NAACP Legal Defense Fund lawyers Samuel W. Tucker, Jack Greenberg, Henry L. Marsh, III, James Nabrit III, Michael Meltsner and Oliver W. Hill argued and prepared the petitioners' case, and Tucker presented their arguments. Frederick T. Gray represented the school board, and Louis F. Claiborne served as amicus curiae.
The Court noted that "freedom of choice" plans[further explanation needed] tended to be ineffective at desegregating a school system. Although the Court did not rule that all "freedom of choice" plans were unconstitutional, it held that in New Kent County's case the freedom-of-choice plan violated the Constitution.
The Court's skepticism of New Kent's freedom of choice plan was due in part to the county's slowness: "it is relevant that this first step did not come until some 11 years after Brown I was decided and 10 years after Brown II directed the making of a 'prompt and reasonable start.' ... Moreover, a plan that, at this late date, fails to provide meaningful assurance of prompt and effective disestablishment of a dual system is also intolerable. 'The time for mere 'deliberate speed' has run out,' Griffin v. County School Board, 377 U. S. 218, 377 U. S. 234."

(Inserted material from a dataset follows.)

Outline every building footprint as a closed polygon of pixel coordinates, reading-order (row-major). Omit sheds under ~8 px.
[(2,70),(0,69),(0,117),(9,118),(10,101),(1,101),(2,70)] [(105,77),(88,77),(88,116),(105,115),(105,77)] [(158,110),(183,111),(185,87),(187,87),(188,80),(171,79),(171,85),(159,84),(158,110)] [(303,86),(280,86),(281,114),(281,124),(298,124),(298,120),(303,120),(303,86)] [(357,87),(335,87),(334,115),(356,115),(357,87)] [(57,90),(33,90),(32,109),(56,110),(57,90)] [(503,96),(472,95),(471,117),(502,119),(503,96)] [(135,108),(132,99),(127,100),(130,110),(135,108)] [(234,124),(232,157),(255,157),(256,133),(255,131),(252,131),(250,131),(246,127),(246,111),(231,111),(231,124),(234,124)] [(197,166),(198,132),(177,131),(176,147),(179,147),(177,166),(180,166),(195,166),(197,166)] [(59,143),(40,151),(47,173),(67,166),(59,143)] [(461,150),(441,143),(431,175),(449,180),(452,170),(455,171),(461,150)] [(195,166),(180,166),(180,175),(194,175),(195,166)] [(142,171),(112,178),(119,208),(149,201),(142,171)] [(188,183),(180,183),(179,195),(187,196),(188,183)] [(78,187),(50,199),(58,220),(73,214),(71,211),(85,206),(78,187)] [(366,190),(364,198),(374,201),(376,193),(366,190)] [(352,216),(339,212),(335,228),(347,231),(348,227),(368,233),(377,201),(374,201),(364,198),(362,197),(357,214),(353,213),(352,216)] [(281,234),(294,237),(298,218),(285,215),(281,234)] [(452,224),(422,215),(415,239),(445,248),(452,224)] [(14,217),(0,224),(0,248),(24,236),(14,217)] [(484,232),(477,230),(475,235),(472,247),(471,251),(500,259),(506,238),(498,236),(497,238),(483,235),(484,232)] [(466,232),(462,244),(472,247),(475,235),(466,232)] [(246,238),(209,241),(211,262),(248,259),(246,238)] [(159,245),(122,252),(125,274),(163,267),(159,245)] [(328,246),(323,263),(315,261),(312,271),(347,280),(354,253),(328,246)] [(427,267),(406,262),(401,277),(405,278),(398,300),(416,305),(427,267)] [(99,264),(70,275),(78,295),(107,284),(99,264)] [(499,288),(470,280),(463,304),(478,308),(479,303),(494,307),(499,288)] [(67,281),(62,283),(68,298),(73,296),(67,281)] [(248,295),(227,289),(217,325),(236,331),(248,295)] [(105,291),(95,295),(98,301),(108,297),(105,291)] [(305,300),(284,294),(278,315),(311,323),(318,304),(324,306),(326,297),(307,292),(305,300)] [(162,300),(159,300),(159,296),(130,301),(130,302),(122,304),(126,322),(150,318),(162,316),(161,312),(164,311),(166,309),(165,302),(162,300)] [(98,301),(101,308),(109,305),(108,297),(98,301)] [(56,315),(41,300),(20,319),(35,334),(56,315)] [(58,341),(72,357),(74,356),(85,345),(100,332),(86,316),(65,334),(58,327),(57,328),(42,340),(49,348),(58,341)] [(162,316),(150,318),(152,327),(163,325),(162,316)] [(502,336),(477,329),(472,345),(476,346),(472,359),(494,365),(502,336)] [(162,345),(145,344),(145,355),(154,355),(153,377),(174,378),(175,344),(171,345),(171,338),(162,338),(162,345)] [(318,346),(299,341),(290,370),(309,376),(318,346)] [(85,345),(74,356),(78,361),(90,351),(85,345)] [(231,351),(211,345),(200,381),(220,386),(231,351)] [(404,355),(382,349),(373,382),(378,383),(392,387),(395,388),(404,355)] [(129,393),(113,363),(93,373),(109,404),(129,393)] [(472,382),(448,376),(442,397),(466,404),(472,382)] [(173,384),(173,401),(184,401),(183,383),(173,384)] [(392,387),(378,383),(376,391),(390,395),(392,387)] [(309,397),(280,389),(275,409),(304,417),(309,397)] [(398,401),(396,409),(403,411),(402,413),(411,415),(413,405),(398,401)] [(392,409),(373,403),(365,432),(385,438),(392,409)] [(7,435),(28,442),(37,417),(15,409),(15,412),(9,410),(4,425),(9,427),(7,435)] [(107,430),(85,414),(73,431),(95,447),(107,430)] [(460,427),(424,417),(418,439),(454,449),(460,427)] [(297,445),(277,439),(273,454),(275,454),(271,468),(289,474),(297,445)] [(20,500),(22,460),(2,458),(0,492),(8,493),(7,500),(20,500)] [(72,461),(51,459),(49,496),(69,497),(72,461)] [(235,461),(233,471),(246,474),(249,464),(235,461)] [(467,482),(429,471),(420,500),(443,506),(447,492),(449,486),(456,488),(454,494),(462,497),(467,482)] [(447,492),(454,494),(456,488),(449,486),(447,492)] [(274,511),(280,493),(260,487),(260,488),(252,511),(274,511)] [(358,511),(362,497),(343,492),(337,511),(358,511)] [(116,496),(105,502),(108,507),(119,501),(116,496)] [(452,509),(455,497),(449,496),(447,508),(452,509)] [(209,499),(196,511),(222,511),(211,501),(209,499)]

To comply with the Court's mandate, the school board separated the New Kent and George Watkins schools by grade level, rather than race. The Watkins School became George Watkins Elementary School, and New Kent became New Kent High School.
In the decades following Green, courts throughout the U.S. used five criteria identified in Green, known as the five Green factors, to assess whether school systems had sufficiently desegregated. The Green factors are: (1) faculty, (2) staff, (3) transportation, (4) extracurricular activities, and (5) facilities. These five Green factors from the following text in Green, assessing New Kent's failure to integrate:
"Racial identification of the system's schools was complete, extending not just to the composition of student bodies at the two schools, but to every facet of school operations -- faculty, staff, transportation, extracurricular activities and facilities."

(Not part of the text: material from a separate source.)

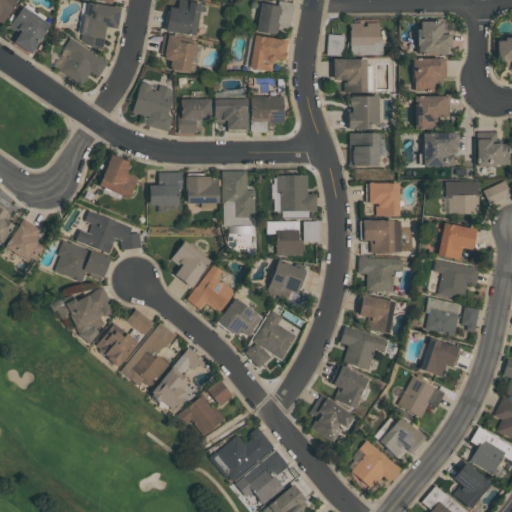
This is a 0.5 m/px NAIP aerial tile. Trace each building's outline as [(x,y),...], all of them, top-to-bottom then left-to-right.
[(0,0),(10,0),(15,3),(1,23),(0,22),(0,0)] [(177,0),(199,4),(193,38),(162,32),(166,12),(167,7),(175,8),(177,0)] [(85,3),(118,9),(114,29),(103,27),(100,45),(78,41),(85,3)] [(254,32),(259,3),(278,7),(273,36),(254,32)] [(20,6),(48,25),(28,54),(11,43),(19,32),(15,29),(15,30),(7,26),(20,6)] [(381,22),(350,22),(349,53),(380,54),(381,22)] [(417,22),(440,22),(440,33),(449,33),(449,54),(414,55),(414,30),(417,30),(417,22)] [(326,53),(342,53),(343,34),(327,33),(326,53)] [(187,74),(166,70),(168,62),(160,60),(161,55),(158,54),(162,35),(177,38),(176,42),(192,45),(187,74)] [(252,36),(284,41),(280,64),(271,62),(270,73),(246,68),(252,36)] [(495,62),(495,40),(502,40),(502,37),(511,37),(511,71),(509,71),(509,66),(504,66),(504,62),(495,62)] [(62,48),(68,38),(105,63),(96,76),(88,71),(78,86),(57,71),(69,53),(62,48)] [(443,59),(443,78),(434,78),(434,91),(412,91),(411,78),(409,78),(409,59),(443,59)] [(364,60),(364,92),(342,93),(342,81),(330,81),(330,60),(364,60)] [(157,85),(168,88),(170,92),(170,95),(170,102),(168,109),(167,110),(165,115),(170,116),(166,131),(144,125),(146,116),(130,112),(137,85),(139,83),(141,82),(147,84),(149,86),(148,89),(156,91),(157,85)] [(249,96),(281,96),(281,123),(265,123),(265,121),(249,122),(249,96)] [(367,130),(346,130),(345,111),(348,111),(347,97),(375,96),(376,125),(367,125),(367,130)] [(411,97),(447,96),(447,117),(437,118),(438,130),(412,131),(411,97)] [(211,100),(244,99),(245,132),(224,132),(224,121),(212,121),(211,100)] [(208,100),(208,121),(199,121),(199,132),(176,132),(176,115),(178,115),(178,100),(208,100)] [(499,144),(507,144),(507,166),(475,167),(475,165),(474,132),(495,132),(495,139),(499,139),(499,144)] [(376,166),(347,167),(346,134),(380,133),(380,138),(382,138),(382,155),(376,155),(376,166)] [(420,134),(455,133),(456,151),(451,151),(451,166),(420,167),(420,134)] [(109,156),(128,165),(125,172),(136,177),(126,199),(96,186),(109,156)] [(220,202),(220,171),(244,171),(245,190),(253,190),(253,217),(232,218),(232,202),(220,202)] [(146,185),(156,185),(155,172),(179,172),(180,189),(175,189),(176,205),(146,206),(146,185)] [(216,198),(183,199),(183,175),(203,174),(203,177),(216,177),(216,198)] [(275,193),(275,175),(305,174),(306,193),(315,193),(315,211),(278,211),(278,193),(275,193)] [(446,213),(478,213),(478,180),(445,181),(446,213)] [(489,203),(511,195),(505,180),(483,188),(489,203)] [(396,217),(373,217),(373,204),(366,204),(365,183),(396,183),(396,217)] [(12,224),(0,242),(0,207),(5,211),(2,217),(12,224)] [(127,234),(137,233),(139,248),(120,250),(119,241),(113,239),(107,254),(73,241),(77,230),(86,234),(90,223),(82,220),(86,210),(130,227),(127,234)] [(42,246),(37,253),(33,251),(26,261),(3,245),(22,217),(39,229),(34,236),(38,238),(36,242),(42,246)] [(276,255),(302,254),(302,239),(299,239),(298,220),(266,220),(266,232),(275,232),(276,255)] [(318,240),(318,220),(302,220),(303,240),(318,240)] [(368,254),(368,241),(360,242),(359,220),(390,220),(391,253),(368,254)] [(441,223),(473,229),(469,250),(459,248),(457,260),(434,256),(441,223)] [(60,240),(108,259),(100,278),(83,272),(80,280),(51,269),(57,255),(55,254),(60,240)] [(182,242),(209,262),(189,289),(172,277),(178,268),(168,260),(182,242)] [(390,293),(364,291),(365,272),(356,272),(356,257),(402,260),(401,271),(391,270),(390,293)] [(430,271),(433,259),(477,268),(474,285),(463,283),(460,300),(434,295),(438,273),(430,271)] [(276,260),(304,271),(295,294),(288,292),(285,299),(264,291),(276,260)] [(211,264),(221,271),(216,278),(234,291),(217,313),(203,303),(198,310),(185,301),(211,264)] [(100,287),(113,311),(98,318),(101,325),(94,329),(96,332),(87,345),(78,337),(68,317),(61,320),(55,308),(72,299),(73,301),(100,287)] [(359,295),(392,302),(386,334),(363,330),(366,316),(356,313),(359,295)] [(459,303),(429,297),(423,328),(453,334),(459,303)] [(232,298),(259,317),(246,336),(239,331),(234,336),(215,322),(232,298)] [(474,329),(478,308),(463,305),(459,326),(474,329)] [(143,334),(153,322),(135,307),(125,320),(143,334)] [(283,357),(295,333),(277,324),(282,315),(270,309),(253,342),(283,357)] [(145,387),(140,382),(136,386),(118,371),(158,323),(174,335),(164,348),(161,345),(151,358),(153,360),(156,356),(167,365),(150,386),(145,387)] [(119,365),(136,343),(111,324),(94,346),(119,365)] [(343,327),(384,340),(380,352),(373,350),(366,370),(340,361),(345,346),(337,343),(343,327)] [(427,338),(456,348),(449,368),(441,365),(437,377),(416,370),(427,338)] [(258,366),(269,355),(256,341),(244,352),(258,366)] [(146,397),(186,347),(201,359),(200,360),(204,363),(195,374),(185,366),(178,375),(185,381),(178,389),(184,394),(179,399),(182,402),(172,414),(158,402),(156,405),(146,397)] [(500,376),(504,360),(511,362),(511,396),(504,394),(508,378),(500,376)] [(339,366),(366,380),(352,409),(330,399),(336,385),(331,382),(339,366)] [(411,376),(442,393),(434,408),(426,403),(418,418),(395,406),(411,376)] [(219,405),(232,395),(219,378),(206,389),(219,405)] [(201,437),(223,419),(202,393),(180,411),(201,437)] [(317,395),(351,417),(343,430),(340,428),(330,443),(307,428),(314,417),(306,412),(317,395)] [(501,397),(511,402),(511,440),(493,431),(499,419),(492,415),(501,397)] [(398,417),(423,438),(410,453),(402,447),(394,457),(377,443),(398,417)] [(476,426),(511,447),(511,458),(510,462),(501,457),(490,475),(466,461),(475,446),(467,441),(476,426)] [(246,435),(255,428),(272,448),(229,482),(224,476),(222,478),(206,459),(235,435),(242,444),(250,438),(246,435)] [(364,440),(398,469),(386,483),(378,476),(369,488),(349,471),(364,454),(357,448),(364,440)] [(273,451),(286,466),(272,478),(280,488),(260,505),(249,492),(242,498),(231,485),(273,451)] [(464,463),(488,484),(467,508),(450,494),(457,486),(450,479),(464,463)] [(258,511),(290,486),(303,502),(301,503),(304,507),(298,511),(258,511)] [(426,511),(428,510),(419,502),(433,486),(464,511),(426,511)]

This guidance built on the Court's previous guidance from Brown II in 1955 where the Supreme Court charged the district courts to: "consider problems related to administration arising from the physical condition of the school plant, the school transportation system, personnel, revision of school districts and attendance areas ... and revision of local laws and regulations."

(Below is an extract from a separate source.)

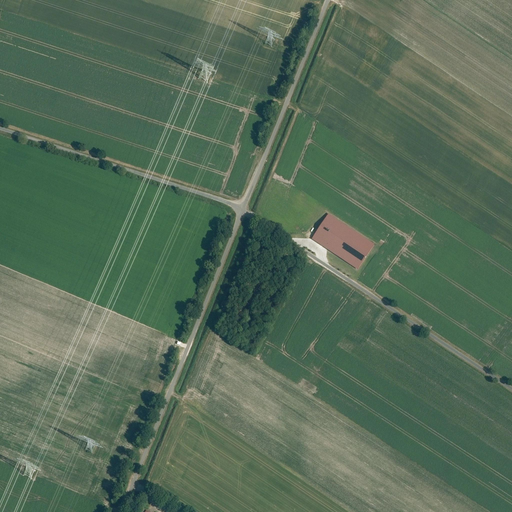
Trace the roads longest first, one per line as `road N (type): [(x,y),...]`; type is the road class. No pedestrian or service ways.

Several events took place in New Kent County, Virginia during May 2018 to celebrate 50 years since the Supreme Court's ruling on the case. The Green vs County School Board of New Kent organization has a list of the events. In 2018, the Library of Virginia honored Calvin Coolidge Green (1931–2011), pastor, soldier, educator, civil rights activist and father of named plaintiff Charles Green, as one of its Strong Men and Women.